Member of the National Assembly of Bhutan
- Incumbent
- Assumed office 31 October 2018
- Preceded by: Pelzang Wangchuk
- Constituency: Jomotshangkha Martshala
- In office 2008–2013
- Succeeded by: Pelzang Wangchuk
- Constituency: Jomotshangkha Martshala

Personal details
- Born: c. 1980
- Party: Druk Phuensum Tshogpa (DPT)

= Norbu Wangzom =

Bhutanese politician

Norbu Wangzom is a Bhutanese politician who was a member of the National Assembly of Bhutan from October 2018 to 2023.
Previously she was the member of the National Assembly of Bhutan from 2008 to 2013.

== Education ==
She holds a Bachelor of Science degree from Sherubtse College.

== Political career ==
She was elected to the National Assembly of Bhutan as a candidate of DPT from Jomotshangkha Martshala constituency in 2008 Bhutanese National Assembly election. She received 4,008 votes and defeated Pelzang Wangchuk, a candidate of PDP.
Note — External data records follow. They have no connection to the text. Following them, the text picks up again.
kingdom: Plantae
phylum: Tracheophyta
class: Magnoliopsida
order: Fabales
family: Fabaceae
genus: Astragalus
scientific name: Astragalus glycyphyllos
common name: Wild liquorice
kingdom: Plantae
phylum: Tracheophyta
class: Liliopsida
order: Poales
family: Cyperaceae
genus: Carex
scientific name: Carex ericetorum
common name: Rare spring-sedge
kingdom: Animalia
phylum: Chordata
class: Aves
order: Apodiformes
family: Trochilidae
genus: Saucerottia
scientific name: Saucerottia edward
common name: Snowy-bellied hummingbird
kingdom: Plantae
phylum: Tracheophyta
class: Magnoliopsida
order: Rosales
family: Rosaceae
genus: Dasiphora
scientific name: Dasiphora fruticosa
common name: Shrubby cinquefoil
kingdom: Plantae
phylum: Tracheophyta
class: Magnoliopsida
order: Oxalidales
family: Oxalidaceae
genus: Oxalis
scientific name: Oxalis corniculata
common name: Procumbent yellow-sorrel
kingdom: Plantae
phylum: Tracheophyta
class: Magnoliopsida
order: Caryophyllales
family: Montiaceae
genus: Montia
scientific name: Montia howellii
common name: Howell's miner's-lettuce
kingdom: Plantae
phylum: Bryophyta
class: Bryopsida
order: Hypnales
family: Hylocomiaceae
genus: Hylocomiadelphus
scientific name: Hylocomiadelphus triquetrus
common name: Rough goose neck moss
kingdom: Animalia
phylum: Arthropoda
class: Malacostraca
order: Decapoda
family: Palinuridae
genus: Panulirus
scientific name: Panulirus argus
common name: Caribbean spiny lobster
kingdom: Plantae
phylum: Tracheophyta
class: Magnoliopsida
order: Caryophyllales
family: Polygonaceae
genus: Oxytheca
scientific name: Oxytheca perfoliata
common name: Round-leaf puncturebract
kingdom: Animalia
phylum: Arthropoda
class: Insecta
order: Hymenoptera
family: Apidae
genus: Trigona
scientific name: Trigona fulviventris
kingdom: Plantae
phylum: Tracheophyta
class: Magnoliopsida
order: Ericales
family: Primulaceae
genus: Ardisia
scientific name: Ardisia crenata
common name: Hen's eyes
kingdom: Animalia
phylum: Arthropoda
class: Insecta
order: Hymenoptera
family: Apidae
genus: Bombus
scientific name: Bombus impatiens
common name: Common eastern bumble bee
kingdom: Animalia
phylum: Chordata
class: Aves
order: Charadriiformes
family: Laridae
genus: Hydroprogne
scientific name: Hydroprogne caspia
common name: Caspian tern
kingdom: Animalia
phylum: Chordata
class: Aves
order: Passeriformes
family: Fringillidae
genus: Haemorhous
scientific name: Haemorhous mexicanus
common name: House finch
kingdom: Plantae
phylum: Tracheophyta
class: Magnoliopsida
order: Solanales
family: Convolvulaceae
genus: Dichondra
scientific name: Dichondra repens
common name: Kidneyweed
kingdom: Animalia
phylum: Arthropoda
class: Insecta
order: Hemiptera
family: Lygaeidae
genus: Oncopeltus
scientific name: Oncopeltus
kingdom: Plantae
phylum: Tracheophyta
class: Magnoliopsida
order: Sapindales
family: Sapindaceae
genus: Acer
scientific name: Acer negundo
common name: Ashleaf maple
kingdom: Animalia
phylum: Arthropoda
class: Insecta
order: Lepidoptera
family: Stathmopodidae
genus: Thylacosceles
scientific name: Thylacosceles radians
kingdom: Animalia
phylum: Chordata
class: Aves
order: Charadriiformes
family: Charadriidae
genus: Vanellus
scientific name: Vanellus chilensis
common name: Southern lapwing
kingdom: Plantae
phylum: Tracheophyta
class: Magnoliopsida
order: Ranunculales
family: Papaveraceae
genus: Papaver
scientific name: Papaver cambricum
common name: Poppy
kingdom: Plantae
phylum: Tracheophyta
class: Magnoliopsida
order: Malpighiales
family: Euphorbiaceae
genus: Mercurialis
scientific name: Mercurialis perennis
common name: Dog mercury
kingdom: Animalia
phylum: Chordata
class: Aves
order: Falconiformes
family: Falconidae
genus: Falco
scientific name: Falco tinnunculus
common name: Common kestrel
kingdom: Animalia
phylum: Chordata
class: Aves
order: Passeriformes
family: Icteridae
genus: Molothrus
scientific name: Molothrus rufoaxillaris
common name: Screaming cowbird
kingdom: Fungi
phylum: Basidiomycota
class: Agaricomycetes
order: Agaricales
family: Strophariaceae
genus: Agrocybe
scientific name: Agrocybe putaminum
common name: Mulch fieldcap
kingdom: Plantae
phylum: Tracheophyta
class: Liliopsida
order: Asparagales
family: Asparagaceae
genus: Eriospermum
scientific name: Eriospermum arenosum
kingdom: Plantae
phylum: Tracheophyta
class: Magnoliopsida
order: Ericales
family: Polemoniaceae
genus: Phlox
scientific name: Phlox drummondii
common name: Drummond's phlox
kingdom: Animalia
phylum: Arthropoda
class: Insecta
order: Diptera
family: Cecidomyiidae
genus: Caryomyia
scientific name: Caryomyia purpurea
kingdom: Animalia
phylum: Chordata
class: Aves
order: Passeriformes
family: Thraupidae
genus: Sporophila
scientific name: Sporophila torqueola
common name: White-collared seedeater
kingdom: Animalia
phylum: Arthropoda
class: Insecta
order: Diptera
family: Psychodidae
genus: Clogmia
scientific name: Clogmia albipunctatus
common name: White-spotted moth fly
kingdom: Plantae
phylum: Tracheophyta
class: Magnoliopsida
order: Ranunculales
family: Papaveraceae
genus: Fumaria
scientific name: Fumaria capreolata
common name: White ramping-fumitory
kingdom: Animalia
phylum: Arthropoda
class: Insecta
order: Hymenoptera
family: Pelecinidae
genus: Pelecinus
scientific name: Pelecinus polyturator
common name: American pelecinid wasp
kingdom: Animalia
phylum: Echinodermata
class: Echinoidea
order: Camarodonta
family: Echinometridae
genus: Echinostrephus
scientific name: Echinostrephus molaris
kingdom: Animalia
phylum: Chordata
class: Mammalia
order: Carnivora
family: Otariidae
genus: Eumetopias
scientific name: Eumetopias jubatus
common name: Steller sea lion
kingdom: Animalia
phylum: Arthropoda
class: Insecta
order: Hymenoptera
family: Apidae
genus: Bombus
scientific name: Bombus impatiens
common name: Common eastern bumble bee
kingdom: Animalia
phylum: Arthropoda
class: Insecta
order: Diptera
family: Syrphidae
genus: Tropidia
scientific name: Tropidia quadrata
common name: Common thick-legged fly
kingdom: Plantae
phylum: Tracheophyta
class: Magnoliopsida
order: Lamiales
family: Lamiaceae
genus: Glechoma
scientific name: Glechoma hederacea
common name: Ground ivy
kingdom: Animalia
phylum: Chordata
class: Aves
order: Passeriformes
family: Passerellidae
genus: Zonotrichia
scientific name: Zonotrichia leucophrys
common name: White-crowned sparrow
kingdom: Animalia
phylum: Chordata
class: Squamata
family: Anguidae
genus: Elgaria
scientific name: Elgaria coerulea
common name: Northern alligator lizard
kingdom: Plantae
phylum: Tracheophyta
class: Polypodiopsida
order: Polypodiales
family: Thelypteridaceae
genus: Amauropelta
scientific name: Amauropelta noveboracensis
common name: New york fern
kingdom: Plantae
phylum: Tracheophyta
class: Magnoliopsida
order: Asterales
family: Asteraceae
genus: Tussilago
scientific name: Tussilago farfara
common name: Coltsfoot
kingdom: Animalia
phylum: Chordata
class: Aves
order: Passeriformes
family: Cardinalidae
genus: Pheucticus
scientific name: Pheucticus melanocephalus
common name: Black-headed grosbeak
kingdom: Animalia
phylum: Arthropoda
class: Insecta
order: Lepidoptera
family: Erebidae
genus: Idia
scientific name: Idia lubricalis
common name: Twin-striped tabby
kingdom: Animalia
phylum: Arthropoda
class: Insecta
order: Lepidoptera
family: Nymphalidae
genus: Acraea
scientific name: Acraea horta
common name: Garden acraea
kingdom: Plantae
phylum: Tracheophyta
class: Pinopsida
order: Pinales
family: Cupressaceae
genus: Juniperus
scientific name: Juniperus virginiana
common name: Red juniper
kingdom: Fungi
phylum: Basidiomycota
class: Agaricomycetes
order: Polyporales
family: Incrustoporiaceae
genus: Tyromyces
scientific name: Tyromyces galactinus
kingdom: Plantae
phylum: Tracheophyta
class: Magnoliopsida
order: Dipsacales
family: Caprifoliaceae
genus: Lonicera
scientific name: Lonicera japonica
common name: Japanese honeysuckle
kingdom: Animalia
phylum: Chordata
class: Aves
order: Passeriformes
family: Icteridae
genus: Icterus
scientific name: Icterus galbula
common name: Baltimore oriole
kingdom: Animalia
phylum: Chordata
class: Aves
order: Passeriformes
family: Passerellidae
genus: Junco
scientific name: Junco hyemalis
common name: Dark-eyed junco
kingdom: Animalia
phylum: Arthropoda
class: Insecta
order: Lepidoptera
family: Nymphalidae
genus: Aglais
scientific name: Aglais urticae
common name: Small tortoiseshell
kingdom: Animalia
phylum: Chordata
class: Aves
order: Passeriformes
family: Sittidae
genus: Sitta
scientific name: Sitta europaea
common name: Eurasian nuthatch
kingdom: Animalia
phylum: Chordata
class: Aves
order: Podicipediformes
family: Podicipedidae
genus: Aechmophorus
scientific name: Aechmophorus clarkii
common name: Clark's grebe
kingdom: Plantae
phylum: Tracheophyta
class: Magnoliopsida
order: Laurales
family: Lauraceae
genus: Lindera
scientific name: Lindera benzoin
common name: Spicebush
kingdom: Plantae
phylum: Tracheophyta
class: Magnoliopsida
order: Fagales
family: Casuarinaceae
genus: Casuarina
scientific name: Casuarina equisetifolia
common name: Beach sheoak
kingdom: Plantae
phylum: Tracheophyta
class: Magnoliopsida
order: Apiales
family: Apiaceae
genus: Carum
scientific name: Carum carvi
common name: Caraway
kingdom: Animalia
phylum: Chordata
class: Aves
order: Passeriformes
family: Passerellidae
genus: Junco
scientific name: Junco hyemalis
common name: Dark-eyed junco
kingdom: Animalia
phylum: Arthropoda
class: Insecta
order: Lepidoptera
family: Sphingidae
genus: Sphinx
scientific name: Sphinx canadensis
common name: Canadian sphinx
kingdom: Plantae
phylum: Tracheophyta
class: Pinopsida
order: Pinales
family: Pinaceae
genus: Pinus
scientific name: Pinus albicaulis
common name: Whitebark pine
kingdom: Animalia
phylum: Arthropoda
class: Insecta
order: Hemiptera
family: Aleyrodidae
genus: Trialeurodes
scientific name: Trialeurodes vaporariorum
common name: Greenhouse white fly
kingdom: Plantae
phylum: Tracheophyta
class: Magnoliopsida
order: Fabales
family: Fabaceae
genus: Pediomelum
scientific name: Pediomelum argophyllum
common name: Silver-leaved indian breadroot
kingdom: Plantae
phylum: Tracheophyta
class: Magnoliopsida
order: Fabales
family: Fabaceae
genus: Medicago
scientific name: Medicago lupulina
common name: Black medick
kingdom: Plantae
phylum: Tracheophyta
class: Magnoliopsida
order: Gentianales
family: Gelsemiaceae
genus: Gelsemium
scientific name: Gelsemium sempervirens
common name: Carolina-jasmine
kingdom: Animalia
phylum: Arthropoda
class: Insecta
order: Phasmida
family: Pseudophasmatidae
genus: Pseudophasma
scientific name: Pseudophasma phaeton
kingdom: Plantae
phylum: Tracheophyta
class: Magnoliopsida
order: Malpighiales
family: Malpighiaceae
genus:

She ran for the seat of the National Assembly of Bhutan as a candidate of DPT in the 2013 Bhutanese National Assembly election, but was unsuccessful. She received 2,458 votes and lost the seat to the same opponent, Pelzang Wangchuk.

She was elected to the National Assembly of Bhutan as a candidate of DPT from Jomotshangkha Martshala constituency in 2018 Bhutanese National Assembly election. She received 4,372 votes and defeated Ugyen Dorji, a candidate of DNT.